> [Try it]
Revise the material so that every "zero-indexed" becomes "counted from zero", leaving everything else untouched.

[Dataset entries]
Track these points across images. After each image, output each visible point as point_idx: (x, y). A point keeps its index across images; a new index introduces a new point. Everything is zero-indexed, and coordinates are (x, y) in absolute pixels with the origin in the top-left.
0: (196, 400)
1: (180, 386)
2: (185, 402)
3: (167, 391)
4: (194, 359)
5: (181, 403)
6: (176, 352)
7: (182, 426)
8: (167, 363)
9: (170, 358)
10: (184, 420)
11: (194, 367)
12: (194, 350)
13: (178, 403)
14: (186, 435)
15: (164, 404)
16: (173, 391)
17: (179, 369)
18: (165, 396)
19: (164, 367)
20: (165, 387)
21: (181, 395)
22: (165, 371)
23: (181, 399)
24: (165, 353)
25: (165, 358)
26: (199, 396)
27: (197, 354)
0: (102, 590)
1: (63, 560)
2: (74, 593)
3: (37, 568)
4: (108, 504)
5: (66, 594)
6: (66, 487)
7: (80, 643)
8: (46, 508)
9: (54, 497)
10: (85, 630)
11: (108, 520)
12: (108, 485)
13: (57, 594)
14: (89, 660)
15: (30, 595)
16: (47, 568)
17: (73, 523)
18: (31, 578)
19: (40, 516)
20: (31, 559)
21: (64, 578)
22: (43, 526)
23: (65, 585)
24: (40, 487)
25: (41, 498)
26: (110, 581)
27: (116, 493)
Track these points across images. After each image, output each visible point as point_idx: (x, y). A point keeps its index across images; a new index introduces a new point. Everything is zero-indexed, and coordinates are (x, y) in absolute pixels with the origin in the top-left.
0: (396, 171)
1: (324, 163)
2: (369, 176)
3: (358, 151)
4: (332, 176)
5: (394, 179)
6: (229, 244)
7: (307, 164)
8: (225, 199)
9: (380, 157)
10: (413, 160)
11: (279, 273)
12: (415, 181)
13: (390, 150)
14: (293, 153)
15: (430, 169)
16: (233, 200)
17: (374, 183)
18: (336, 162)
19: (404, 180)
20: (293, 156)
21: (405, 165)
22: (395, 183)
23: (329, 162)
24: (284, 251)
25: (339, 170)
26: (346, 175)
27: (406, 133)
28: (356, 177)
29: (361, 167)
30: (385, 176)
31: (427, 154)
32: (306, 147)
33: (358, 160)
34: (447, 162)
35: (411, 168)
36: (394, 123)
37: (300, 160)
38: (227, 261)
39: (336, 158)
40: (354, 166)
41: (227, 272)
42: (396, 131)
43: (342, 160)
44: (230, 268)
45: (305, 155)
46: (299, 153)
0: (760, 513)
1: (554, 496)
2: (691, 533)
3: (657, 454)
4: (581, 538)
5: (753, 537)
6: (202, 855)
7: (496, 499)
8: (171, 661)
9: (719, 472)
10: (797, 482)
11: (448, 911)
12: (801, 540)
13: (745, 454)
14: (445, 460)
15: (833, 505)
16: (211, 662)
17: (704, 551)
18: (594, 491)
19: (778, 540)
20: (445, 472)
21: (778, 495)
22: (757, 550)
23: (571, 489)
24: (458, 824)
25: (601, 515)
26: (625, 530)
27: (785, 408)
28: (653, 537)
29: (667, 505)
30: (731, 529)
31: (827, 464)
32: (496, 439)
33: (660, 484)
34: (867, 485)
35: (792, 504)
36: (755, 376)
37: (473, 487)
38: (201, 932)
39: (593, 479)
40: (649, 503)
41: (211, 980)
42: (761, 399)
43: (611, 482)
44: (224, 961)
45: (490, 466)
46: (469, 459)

> [Exercise answer]
Track these points across images. After each image, output each visible point as point_idx: (x, y). A point keeps its index across images; a new index introduces a new point. Everything is counted from zero, and coordinates are (x, y) in absolute pixels with the origin in the top-left.
0: (196, 400)
1: (180, 386)
2: (185, 402)
3: (167, 391)
4: (194, 359)
5: (181, 403)
6: (176, 352)
7: (182, 426)
8: (167, 363)
9: (170, 358)
10: (184, 420)
11: (194, 367)
12: (194, 350)
13: (178, 403)
14: (186, 435)
15: (164, 404)
16: (173, 391)
17: (179, 369)
18: (165, 396)
19: (164, 367)
20: (165, 387)
21: (181, 395)
22: (165, 371)
23: (181, 399)
24: (165, 353)
25: (165, 358)
26: (199, 396)
27: (197, 354)
0: (102, 590)
1: (63, 560)
2: (74, 593)
3: (37, 568)
4: (108, 504)
5: (66, 594)
6: (66, 487)
7: (80, 643)
8: (46, 508)
9: (54, 497)
10: (85, 630)
11: (108, 520)
12: (108, 485)
13: (57, 594)
14: (89, 660)
15: (30, 595)
16: (47, 568)
17: (73, 523)
18: (31, 578)
19: (40, 516)
20: (31, 559)
21: (64, 578)
22: (43, 526)
23: (65, 585)
24: (40, 487)
25: (41, 498)
26: (110, 581)
27: (116, 493)
Track these points across images. After each image, output each visible point as point_idx: (x, y). A point keeps its index across images; a new index introduces a new point. Everything is counted from zero, and coordinates are (x, y) in absolute pixels with the origin in the top-left.
0: (396, 171)
1: (324, 163)
2: (369, 176)
3: (358, 151)
4: (332, 176)
5: (394, 179)
6: (229, 244)
7: (307, 164)
8: (225, 199)
9: (380, 157)
10: (413, 160)
11: (279, 273)
12: (415, 181)
13: (390, 150)
14: (293, 153)
15: (430, 169)
16: (233, 200)
17: (374, 183)
18: (336, 162)
19: (404, 180)
20: (293, 156)
21: (405, 165)
22: (395, 183)
23: (329, 162)
24: (284, 251)
25: (339, 170)
26: (346, 175)
27: (406, 133)
28: (356, 177)
29: (361, 167)
30: (385, 176)
31: (427, 154)
32: (306, 147)
33: (358, 160)
34: (447, 162)
35: (411, 168)
36: (394, 123)
37: (300, 160)
38: (227, 261)
39: (336, 158)
40: (354, 166)
41: (227, 272)
42: (396, 131)
43: (342, 160)
44: (230, 268)
45: (305, 155)
46: (299, 153)
0: (760, 513)
1: (554, 496)
2: (691, 533)
3: (657, 454)
4: (581, 538)
5: (753, 537)
6: (202, 855)
7: (496, 499)
8: (171, 661)
9: (719, 472)
10: (797, 482)
11: (448, 911)
12: (801, 540)
13: (745, 454)
14: (445, 460)
15: (833, 505)
16: (211, 662)
17: (704, 551)
18: (594, 491)
19: (778, 540)
20: (445, 472)
21: (778, 495)
22: (757, 550)
23: (571, 489)
24: (458, 824)
25: (601, 515)
26: (625, 530)
27: (785, 408)
28: (653, 537)
29: (667, 505)
30: (731, 529)
31: (827, 464)
32: (496, 439)
33: (660, 484)
34: (867, 485)
35: (792, 504)
36: (755, 376)
37: (473, 487)
38: (201, 932)
39: (593, 479)
40: (649, 503)
41: (211, 980)
42: (761, 399)
43: (611, 482)
44: (224, 961)
45: (490, 466)
46: (469, 459)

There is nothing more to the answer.